Activity:
Copy the passage on getting around Lisbon word for word, keeping every line, symbol, and punctuation mark unchanged.

How to Get Around Lisbon
Transportation is great if you’re aiming to see Lisbon in one day. You’ll find that it’s an extremely walkable city and that roaming on foot is a great way to see and discover the different sights and attractions. But when you need to move further, these are your options:
➤ The Lisbon Metro is clean, modern, and highly efficient which is everything we can ask for. It’s also known for its punctuality, which is ideal if you’re short on time. The Lisbon Metro operates from 6:30 AM to 1:00 AM and they have several stations in various parts of the city so you can easily find one near you.
The Lisbon Metro stations are also an attraction worth seeing when exploring the city. You’ll be gladly surprised by their beautiful decor with contemporary art.
➤ The Metro network in Lisbon doesn’t cover the whole city, so the bus is another go-to transportation system in the city. There’s a fleet of up to 600 buses that cover 146 different routes within Lisbon.
Make sure to check the individual timetable for your route to know when and where to catch the bus. In general, buses run from 5 AM to 9-10 PM but there are a few bus lines that operate until midnight.

Data listing:
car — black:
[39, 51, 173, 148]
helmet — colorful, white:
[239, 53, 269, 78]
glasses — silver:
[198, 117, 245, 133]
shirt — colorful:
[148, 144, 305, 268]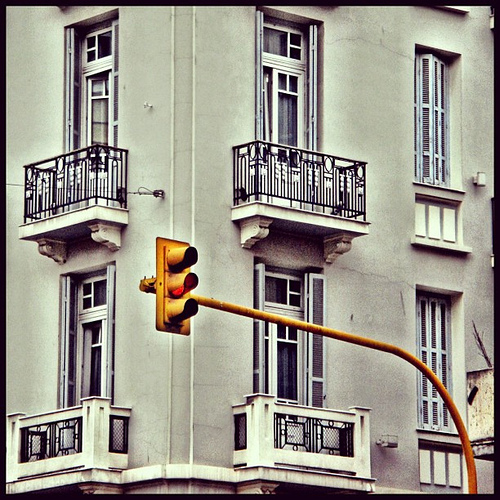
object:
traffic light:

Task result:
How to Get Around Lisbon
Transportation is great if you’re aiming to see Lisbon in one day. You’ll find that it’s an extremely walkable city and that roaming on foot is a great way to see and discover the different sights and attractions. But when you need to move further, these are your options:
➤ The Lisbon Metro is clean, modern, and highly efficient which is everything we can ask for. It’s also known for its punctuality, which is ideal if you’re short on time. The Lisbon Metro operates from 6:30 AM to 1:00 AM and they have several stations in various parts of the city so you can easily find one near you.
The Lisbon Metro stations are also an attraction worth seeing when exploring the city. You’ll be gladly surprised by their beautiful decor with contemporary art.
➤ The Metro network in Lisbon doesn’t cover the whole city, so the bus is another go-to transportation system in the city. There’s a fleet of up to 600 buses that cover 146 different routes within Lisbon.
Make sure to check the individual timetable for your route to know when and where to catch the bus. In general, buses run from 5 AM to 9-10 PM but there are a few bus lines that operate until midnight.